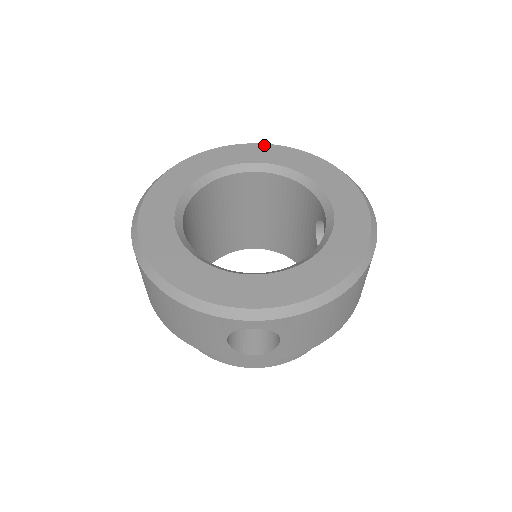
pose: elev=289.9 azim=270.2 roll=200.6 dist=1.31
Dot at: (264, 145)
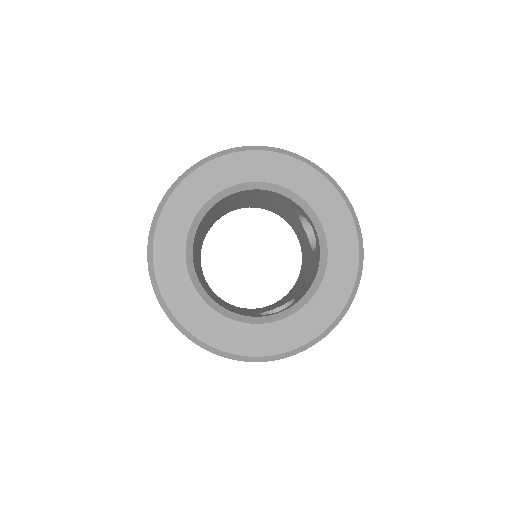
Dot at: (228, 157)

* * *

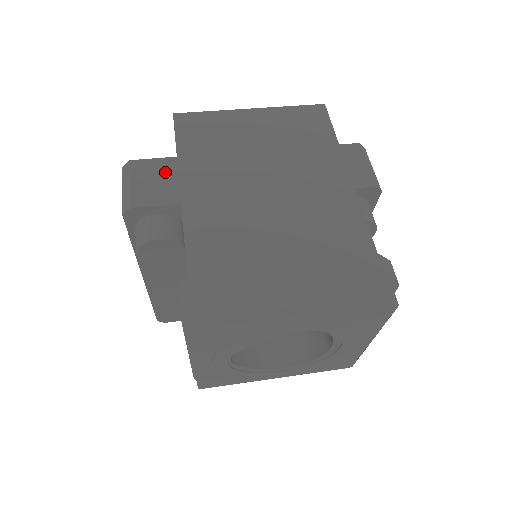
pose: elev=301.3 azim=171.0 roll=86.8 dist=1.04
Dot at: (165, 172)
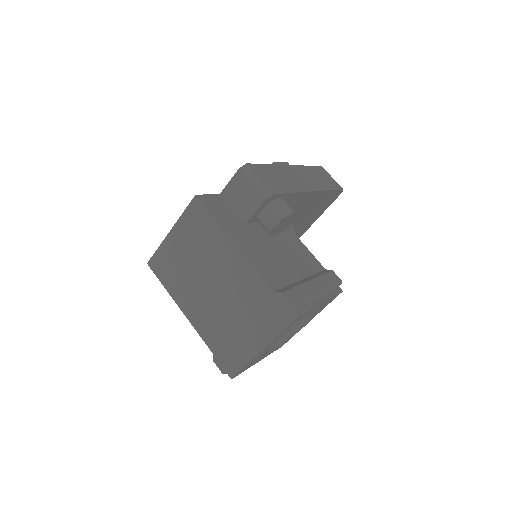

- **TASK DETAILS**: Reproduce the part of the listing that opens with the line containing "pose: elev=289.9 azim=270.2" and closes with the line containing "Dot at: (228, 157)", both lines included. Leave the pictures out of the answer.

- **SOLUTION FOR THIS PROBLEM**:
pose: elev=289.9 azim=270.2 roll=200.6 dist=1.31
Dot at: (264, 145)
Dot at: (228, 157)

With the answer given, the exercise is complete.